BRATTLEBORO — In a presentation that seeks to place the current unrest in the Middle East into historical context, former Ambassador Peter W. Galbraith will discuss “The New Map of the Middle East: The Disastrous Centennial of the Disastrous Sykes-Picot Agreement” on Friday, June 10, at 7 p.m., at the Marlboro College Graduate Center at 28 Vernon St., according to a news release.
In May 1916, as the World War I raged, diplomats Mark Sykes of Great Britain and Francois Georges-Picot of France secretly reached an accord, known as the Sykes-Picot agreement, dividing the Arab lands that were under the rule of the soon-to-be toppled Ottoman Empire.
Galbraith will discuss some of the reasons that, one hundred years later, the area divided by the agreement is wracked with conflict and violence.
The event is sponsored by the Windham World Affairs Council (WWAC) and will start 30 minutes earlier than usual, as the group expects a long and lively question-and-answer period.
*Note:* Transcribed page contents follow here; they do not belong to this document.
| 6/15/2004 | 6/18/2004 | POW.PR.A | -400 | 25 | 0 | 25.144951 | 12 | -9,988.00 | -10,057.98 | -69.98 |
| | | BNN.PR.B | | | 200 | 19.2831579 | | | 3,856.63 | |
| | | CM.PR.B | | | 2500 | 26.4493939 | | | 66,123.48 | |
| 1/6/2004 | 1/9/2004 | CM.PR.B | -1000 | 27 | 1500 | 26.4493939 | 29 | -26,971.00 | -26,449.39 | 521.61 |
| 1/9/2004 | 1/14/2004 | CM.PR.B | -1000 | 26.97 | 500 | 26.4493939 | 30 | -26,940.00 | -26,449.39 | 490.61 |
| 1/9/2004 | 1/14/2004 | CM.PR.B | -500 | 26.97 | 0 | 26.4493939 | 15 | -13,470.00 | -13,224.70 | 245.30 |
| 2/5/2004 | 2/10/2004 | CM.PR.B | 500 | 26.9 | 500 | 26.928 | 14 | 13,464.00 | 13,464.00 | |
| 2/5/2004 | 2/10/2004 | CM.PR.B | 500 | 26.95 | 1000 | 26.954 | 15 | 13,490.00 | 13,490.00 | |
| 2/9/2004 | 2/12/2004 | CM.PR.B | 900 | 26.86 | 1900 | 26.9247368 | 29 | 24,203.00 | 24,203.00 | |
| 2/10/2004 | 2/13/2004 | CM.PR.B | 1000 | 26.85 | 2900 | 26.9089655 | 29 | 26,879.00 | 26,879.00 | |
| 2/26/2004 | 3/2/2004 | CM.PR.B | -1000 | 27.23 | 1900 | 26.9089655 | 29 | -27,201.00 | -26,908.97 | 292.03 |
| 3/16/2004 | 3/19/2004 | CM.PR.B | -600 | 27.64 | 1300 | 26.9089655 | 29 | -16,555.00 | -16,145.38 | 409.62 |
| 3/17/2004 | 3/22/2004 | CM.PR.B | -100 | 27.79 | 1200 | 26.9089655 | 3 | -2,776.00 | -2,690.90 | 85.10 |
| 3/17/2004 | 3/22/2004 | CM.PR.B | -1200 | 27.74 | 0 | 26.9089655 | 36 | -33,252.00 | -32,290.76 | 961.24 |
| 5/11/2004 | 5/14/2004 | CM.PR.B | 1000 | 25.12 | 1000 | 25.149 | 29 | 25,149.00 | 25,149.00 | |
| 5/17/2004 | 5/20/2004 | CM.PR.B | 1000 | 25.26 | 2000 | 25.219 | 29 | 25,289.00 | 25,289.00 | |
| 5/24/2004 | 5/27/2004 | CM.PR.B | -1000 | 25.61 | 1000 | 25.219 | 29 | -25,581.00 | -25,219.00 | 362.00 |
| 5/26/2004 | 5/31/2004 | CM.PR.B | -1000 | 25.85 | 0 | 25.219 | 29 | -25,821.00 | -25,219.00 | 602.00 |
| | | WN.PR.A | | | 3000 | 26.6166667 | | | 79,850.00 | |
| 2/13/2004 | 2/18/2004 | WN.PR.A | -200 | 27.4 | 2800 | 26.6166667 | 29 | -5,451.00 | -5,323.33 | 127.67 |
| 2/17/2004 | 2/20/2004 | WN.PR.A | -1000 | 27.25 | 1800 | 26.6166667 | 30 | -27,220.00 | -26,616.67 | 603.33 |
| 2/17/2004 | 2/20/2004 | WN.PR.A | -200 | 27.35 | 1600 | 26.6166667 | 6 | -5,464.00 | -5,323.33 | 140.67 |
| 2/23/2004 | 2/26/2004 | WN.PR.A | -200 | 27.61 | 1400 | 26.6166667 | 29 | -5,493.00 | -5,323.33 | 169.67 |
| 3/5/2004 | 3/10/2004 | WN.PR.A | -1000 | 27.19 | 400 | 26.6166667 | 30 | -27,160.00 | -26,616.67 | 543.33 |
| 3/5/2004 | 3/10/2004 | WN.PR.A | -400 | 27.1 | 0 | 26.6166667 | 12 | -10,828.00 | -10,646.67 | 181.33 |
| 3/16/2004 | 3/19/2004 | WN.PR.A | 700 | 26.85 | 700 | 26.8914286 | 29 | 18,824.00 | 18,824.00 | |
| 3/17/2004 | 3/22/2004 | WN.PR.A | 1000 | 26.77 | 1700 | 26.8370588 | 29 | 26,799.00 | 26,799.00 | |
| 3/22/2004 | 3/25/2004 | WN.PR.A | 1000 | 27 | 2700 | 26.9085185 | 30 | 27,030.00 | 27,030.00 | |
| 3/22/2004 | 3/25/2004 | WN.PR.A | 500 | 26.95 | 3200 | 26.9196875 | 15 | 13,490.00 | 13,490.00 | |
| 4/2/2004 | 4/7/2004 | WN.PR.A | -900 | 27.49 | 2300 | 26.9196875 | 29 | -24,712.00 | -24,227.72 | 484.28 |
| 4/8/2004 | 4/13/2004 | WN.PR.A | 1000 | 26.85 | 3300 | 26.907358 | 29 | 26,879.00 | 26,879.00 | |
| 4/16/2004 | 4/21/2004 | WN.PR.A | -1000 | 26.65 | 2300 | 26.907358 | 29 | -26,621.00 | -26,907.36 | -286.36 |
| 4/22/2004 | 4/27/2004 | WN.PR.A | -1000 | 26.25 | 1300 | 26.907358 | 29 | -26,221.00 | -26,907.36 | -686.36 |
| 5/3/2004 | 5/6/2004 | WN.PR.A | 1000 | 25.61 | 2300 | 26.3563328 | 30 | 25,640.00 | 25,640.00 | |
A WWAC members-only annual meeting will precede this talk at 5:30 p.m., followed by coffee, tea, and conversation at 6:30 p.m. Refreshments will be served on the patio during a short business meeting. Anyone who isn't yet a member is invited to join at this time.
Galbraith is an author, academic, commentator, politician, policy advisor, and former United States diplomat. In the late 1980s and early 1990s, he helped uncover Saddam Hussein's gassing of the Kurds. From 1993 to 1998, he served as the first U.S. Ambassador to Croatia, where he was co-mediator and principal architect of the 1995 Erdut Agreement that ended the war in that country.
Beginning in 2003, Galbraith acted as an advisor to the Kurdistan Regional Government in northern Iraq. As an author and commentator, he argued that Iraq had broken up and that the U.S. shouldn't try to build a strong central government over Kurdish objections.
In 2009, Galbraith was appointed United Nations' Deputy Special Representative for Afghanistan, where he contributed to exposing the massive fraud that took place in that year's presidential election in Afghanistan.
Galbraith served as chairman of the Vermont Democratic Party from 1977 to 1979. In 2010, he won election to the Vermont State Senate from Windham County as a Democrat. He was reelected in 2012. He didn't run for a third term in 2014. Galbraith announced in March 2016 that he would be a candidate for the Democratic nomination for Governor of Vermont in 2016.